What you need to do: Copy the data below word for word, leaving out the pictures.

Listing:

* begin *

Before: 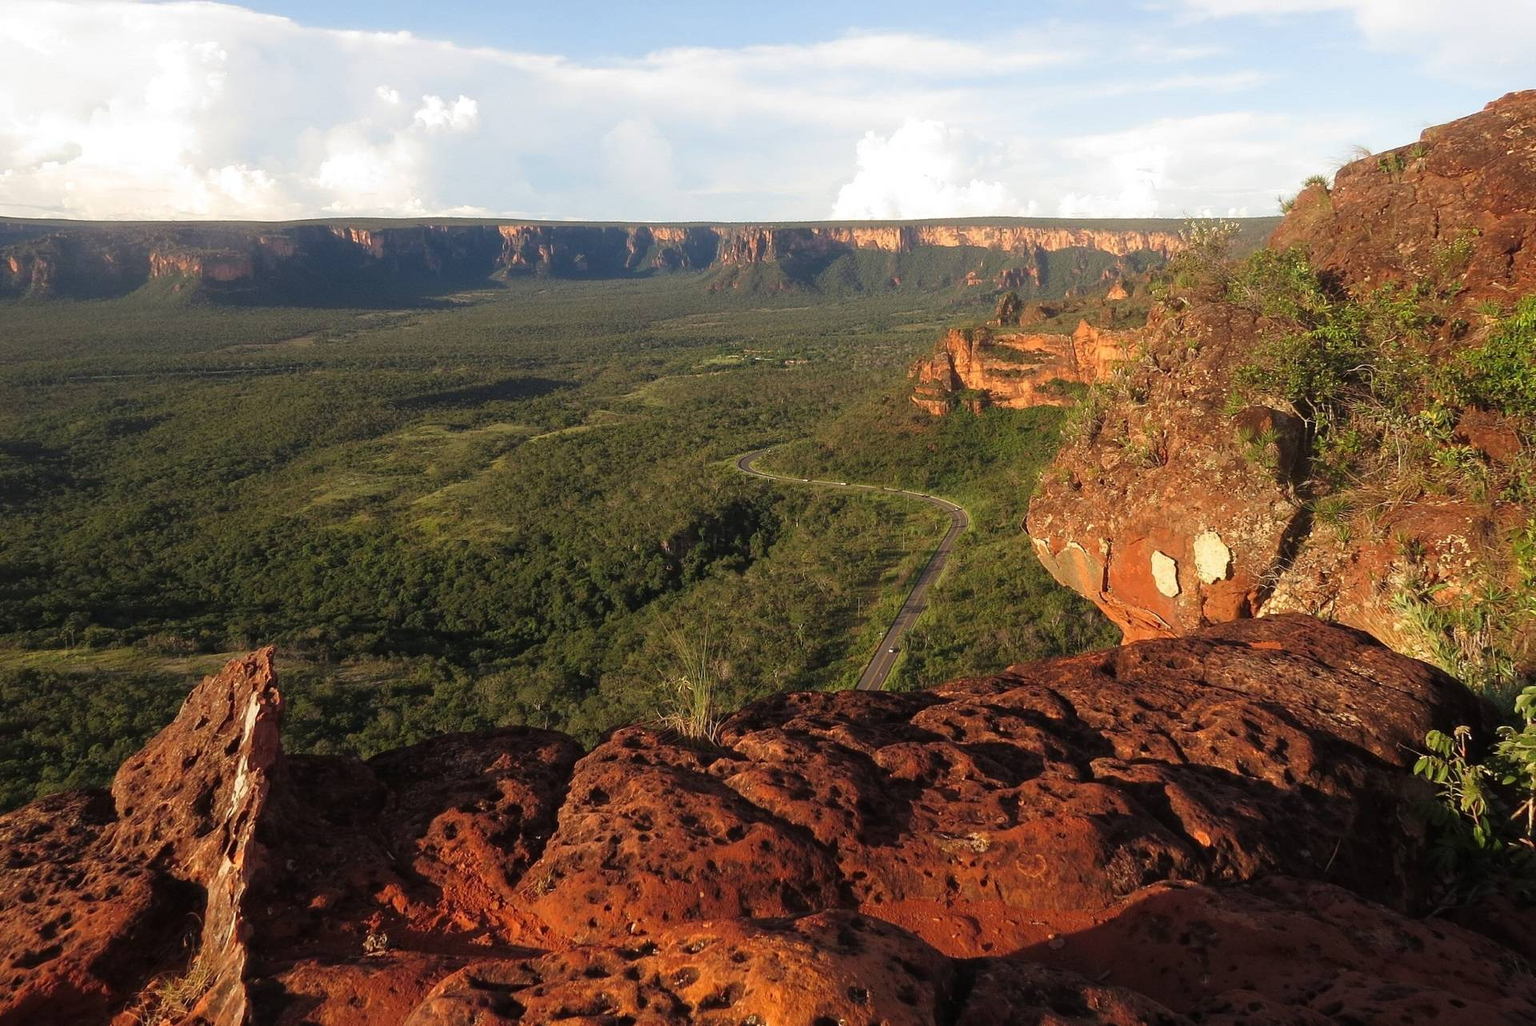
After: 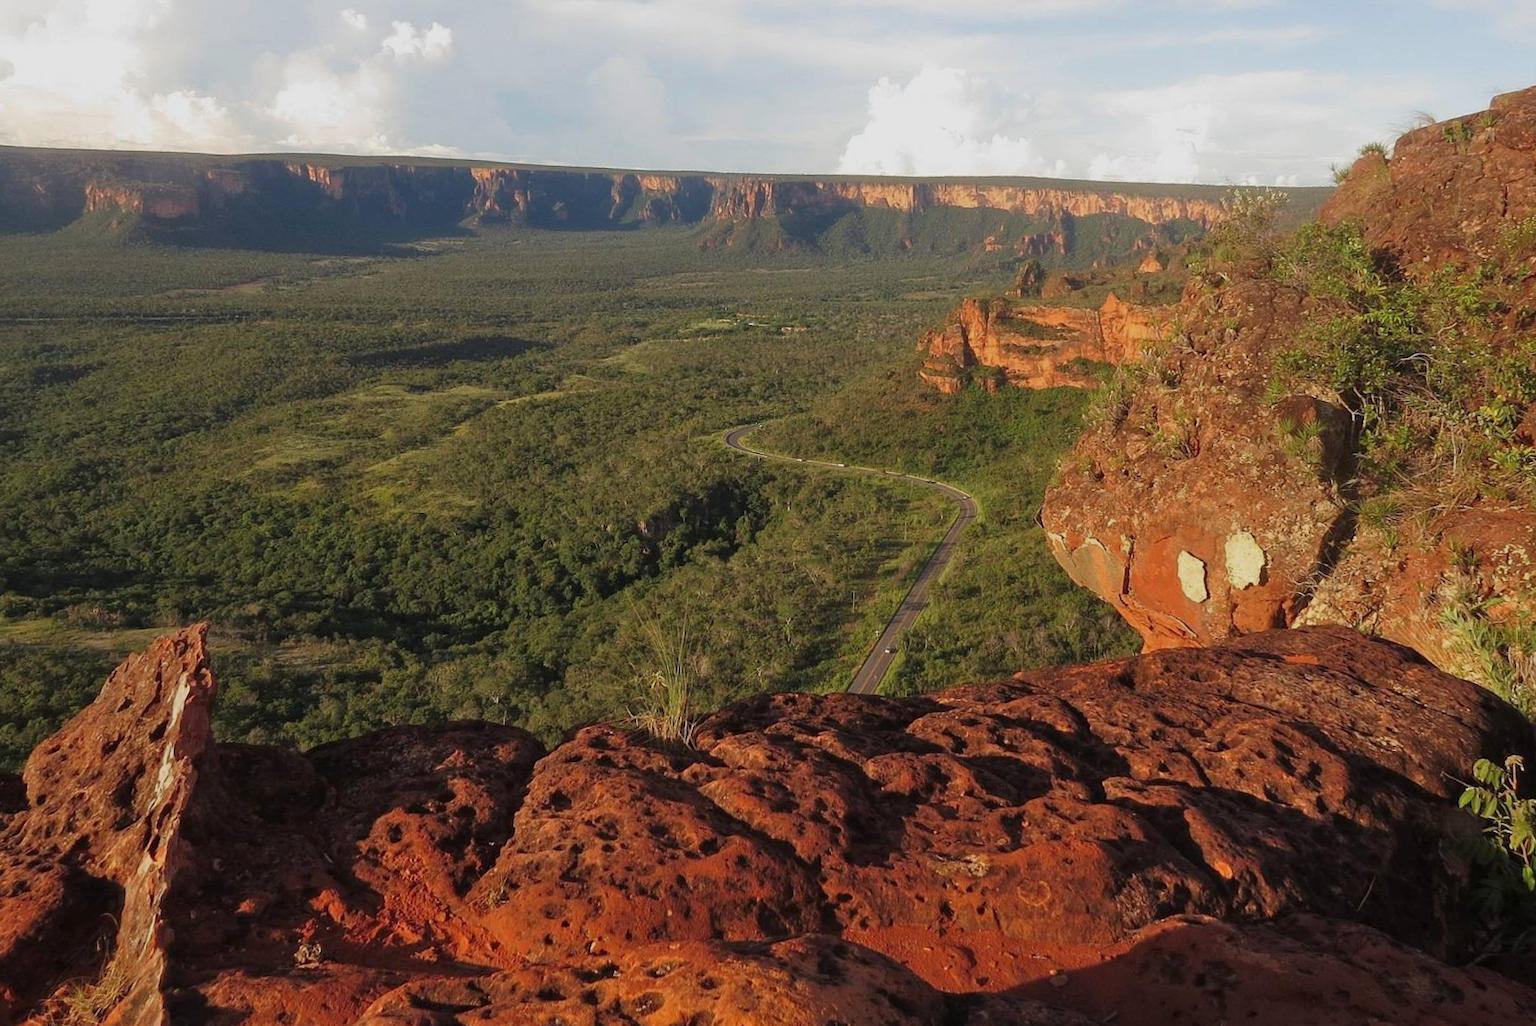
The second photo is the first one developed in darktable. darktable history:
tone equalizer: -8 EV 0.25 EV, -7 EV 0.417 EV, -6 EV 0.417 EV, -5 EV 0.25 EV, -3 EV -0.25 EV, -2 EV -0.417 EV, -1 EV -0.417 EV, +0 EV -0.25 EV, edges refinement/feathering 500, mask exposure compensation -1.57 EV, preserve details guided filter
crop and rotate: angle -1.96°, left 3.097%, top 4.154%, right 1.586%, bottom 0.529%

* end *

Complete answer:
Before: 
After: 
The second photo is the first one developed in darktable. darktable history:
tone equalizer: -8 EV 0.25 EV, -7 EV 0.417 EV, -6 EV 0.417 EV, -5 EV 0.25 EV, -3 EV -0.25 EV, -2 EV -0.417 EV, -1 EV -0.417 EV, +0 EV -0.25 EV, edges refinement/feathering 500, mask exposure compensation -1.57 EV, preserve details guided filter
crop and rotate: angle -1.96°, left 3.097%, top 4.154%, right 1.586%, bottom 0.529%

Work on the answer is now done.